This large-scale comparative endeavor, complete in two volumes, reflects increasing concern with the population factor in economic and social change worldwide. Demographers, on their side, have been focusing on history. In response to this, Population in History represents the work of two practitioners that have begun to work together, using their combined approaches in an attempt to assess and account for population growth experienced by the West since the seventeenth century.
There is a long record of interest in the history of population. But the interest now displayed is likely to be both more persistent and far more fruitful in its consequences. New studies have been initiated in many countries. And because the studies are more informed and systematic than many of those of earlier periods, they are already provoking the further spread of research. A much more positive part is now also being played by national and international associations of historians and demographers.

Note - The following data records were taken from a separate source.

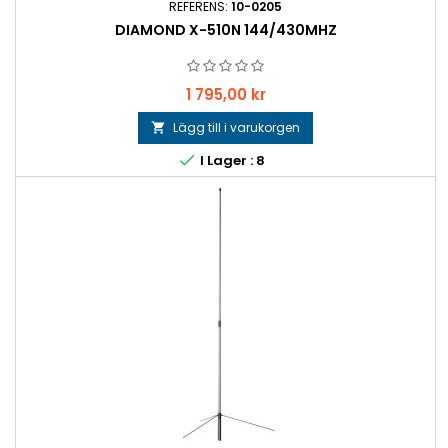
REFERENS:
10-0205
DIAMOND X-510N 144/430MHZ
Pris
1 795,00 kr
Lägg till i varukorgen


I Lager : 8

It is not unlikely that, within the next fifteen or twenty years, the main outlines of population change in the seventeenth and eighteenth centuries will be firmly established for much of Europe.

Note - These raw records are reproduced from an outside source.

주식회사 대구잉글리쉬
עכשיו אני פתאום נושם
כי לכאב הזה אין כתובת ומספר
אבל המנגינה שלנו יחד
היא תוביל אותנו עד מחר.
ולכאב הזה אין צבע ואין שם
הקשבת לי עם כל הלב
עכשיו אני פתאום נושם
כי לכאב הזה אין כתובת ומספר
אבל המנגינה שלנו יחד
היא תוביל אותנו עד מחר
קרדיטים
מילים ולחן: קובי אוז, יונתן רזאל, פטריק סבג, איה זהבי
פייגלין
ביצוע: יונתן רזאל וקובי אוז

Previous research has tended to appear in specialist journals and academic publications. This volume is intended to provide a more easily accessible publication. It has been thought appropriate to include some earlier work, both because of its intrinsic interest and because it provided the background and part of the stimulus to the later research. Of the twenty-seven contributions to this outstanding volume, seven are unabridged reprints of earlier work; the remaining contributions are either entirely new or represent substantial revisions of work published elsewhere.